One can argue that if it is related to the subjects of the teacher, then it is fine. Otherwise, if a history teacher is learning mathematics with the aim to qualify in a competitive examination, how can it be justified? The simple answer is that a history teacher with knowledge of mathematics will be able to make more cross-disciplinary connections while teaching the subject. Imagine how much math is required when teaching timelines in history, or estimating the lives of people by mathematically operating upon the GDP of an era and the population. A teacher, whenever found engaged in learning for whatever purpose, is actually engaged in the most authentic work of teaching. Merry Roche, a primary teacher from Ireland, has proved through her doctoral research that students learn better when they see their teachers learn. A teacher who is always learning is far better than one who simply teaches without continuing to learn.



A learning person in any profession is far better as a professional compared to people who do not engage in learning. In teaching, it’s beyond the capacity of the teachers to withhold what he/she has learned from sharing with students and the colleagues around. In the profession of teaching, learning by a teacher is directly proportional to his/her teaching; rather, the teaching becomes more magical. Not because a learning teacher knows more, but because he/she is aware of the vulnerability and the challenges a learner faces when he/she goes through the process of learning. Such teachers connect deeply with students.
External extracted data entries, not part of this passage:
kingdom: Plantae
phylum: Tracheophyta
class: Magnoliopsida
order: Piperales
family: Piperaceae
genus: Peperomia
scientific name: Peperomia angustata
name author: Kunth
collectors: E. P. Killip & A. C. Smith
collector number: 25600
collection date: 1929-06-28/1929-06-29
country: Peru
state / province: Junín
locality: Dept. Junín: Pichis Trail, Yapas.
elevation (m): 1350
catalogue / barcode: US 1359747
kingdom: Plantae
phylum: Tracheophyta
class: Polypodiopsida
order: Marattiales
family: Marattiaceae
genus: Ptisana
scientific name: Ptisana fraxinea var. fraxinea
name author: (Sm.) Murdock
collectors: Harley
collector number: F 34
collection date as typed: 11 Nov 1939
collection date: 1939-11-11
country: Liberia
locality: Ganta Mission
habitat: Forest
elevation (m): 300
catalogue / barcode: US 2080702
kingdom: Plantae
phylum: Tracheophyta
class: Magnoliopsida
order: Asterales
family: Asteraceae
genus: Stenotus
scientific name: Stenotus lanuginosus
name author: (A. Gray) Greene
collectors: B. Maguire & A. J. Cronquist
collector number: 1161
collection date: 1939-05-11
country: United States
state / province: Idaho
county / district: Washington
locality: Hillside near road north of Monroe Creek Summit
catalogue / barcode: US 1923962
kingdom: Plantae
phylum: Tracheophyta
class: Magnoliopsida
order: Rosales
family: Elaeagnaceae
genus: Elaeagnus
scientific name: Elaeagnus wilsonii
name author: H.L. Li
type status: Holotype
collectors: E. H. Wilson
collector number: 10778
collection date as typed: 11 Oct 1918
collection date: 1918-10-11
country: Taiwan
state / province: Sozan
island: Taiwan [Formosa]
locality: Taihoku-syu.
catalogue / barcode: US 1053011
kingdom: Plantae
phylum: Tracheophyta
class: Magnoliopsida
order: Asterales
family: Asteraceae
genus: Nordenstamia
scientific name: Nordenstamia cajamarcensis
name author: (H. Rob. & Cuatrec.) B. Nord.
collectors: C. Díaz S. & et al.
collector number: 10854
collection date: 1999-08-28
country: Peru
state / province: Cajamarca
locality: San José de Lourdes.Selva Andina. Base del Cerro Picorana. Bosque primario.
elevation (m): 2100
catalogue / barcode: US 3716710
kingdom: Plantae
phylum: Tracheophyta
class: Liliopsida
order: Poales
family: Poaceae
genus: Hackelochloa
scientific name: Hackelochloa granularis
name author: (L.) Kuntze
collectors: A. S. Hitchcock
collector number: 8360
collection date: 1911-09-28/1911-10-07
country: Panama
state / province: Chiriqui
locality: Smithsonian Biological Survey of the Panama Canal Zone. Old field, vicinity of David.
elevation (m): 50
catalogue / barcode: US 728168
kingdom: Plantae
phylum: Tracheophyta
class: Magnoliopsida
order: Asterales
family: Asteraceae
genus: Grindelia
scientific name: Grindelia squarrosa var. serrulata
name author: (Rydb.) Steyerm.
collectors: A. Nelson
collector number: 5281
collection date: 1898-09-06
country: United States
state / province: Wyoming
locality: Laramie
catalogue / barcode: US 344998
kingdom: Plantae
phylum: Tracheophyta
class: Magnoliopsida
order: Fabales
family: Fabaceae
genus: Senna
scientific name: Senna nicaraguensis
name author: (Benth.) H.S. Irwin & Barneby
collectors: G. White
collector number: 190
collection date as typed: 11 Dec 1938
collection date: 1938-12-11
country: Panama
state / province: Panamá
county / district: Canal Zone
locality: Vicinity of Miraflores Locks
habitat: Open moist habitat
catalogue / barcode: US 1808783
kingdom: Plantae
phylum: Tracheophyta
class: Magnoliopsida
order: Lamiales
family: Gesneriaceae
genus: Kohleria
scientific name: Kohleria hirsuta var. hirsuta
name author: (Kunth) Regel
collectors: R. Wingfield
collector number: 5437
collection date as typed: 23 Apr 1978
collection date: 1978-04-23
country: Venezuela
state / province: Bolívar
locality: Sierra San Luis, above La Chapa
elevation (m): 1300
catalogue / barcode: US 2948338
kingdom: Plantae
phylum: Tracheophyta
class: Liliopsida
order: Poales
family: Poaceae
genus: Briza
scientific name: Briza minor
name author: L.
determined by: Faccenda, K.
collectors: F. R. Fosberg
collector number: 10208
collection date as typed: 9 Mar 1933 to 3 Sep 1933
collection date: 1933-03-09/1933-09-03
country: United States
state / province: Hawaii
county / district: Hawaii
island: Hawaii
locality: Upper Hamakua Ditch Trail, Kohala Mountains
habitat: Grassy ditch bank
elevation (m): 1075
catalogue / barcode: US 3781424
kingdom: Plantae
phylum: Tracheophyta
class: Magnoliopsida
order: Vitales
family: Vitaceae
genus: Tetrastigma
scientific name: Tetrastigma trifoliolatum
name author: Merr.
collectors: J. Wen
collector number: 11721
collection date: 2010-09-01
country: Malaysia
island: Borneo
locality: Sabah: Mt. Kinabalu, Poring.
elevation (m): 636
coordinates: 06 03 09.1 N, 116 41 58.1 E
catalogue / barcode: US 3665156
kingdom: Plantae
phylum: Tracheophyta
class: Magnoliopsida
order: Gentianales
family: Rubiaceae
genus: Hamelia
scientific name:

Unfortunately, there aren’t many opportunities for teachers to learn, and those opportunities that are created through mandatory training are against the principles of andragogy; how adults learn. They cannot be forced to learn against their will. The only effective way is to promote all their initiatives to learn. This could be in several different forms, including preparation for competitive examinations, writing, presenting or attending conferences, pursuing higher education, online courses, or availing fellowship opportunities. In my understanding, this is the only effective way to promote learning among teachers, and such learning opportunities lead to professional development.


In this context, a remark that a teacher is involved in personal pursuit (if he/she is engaged in higher education) is against the principles of education policy, but also demonstrates a lack of common sense understanding. All educational experiences are shared experiences. Let’s read what Dewey (1916) writes in the classic book "Democracy and Education" to understand it even better:


"When the mother is taking the infant outdoors, she says “hat” as she puts something on the baby’s head. Being taken out becomes an interest to the child; mother and child not only go out with each other physically, but both are concerned in the going out; they enjoy it in common. By conjunction with the other factors in activity, the sound “hat” soon gets the same meaning for the child that it has for the parent; it becomes a sign of the activity into which it enters. The bare fact that language consists of sounds which are mutually intelligible is enough of itself to show that its meaning depends upon connection with a shared experience."


The pursuit of education can never be personal; it’s always public.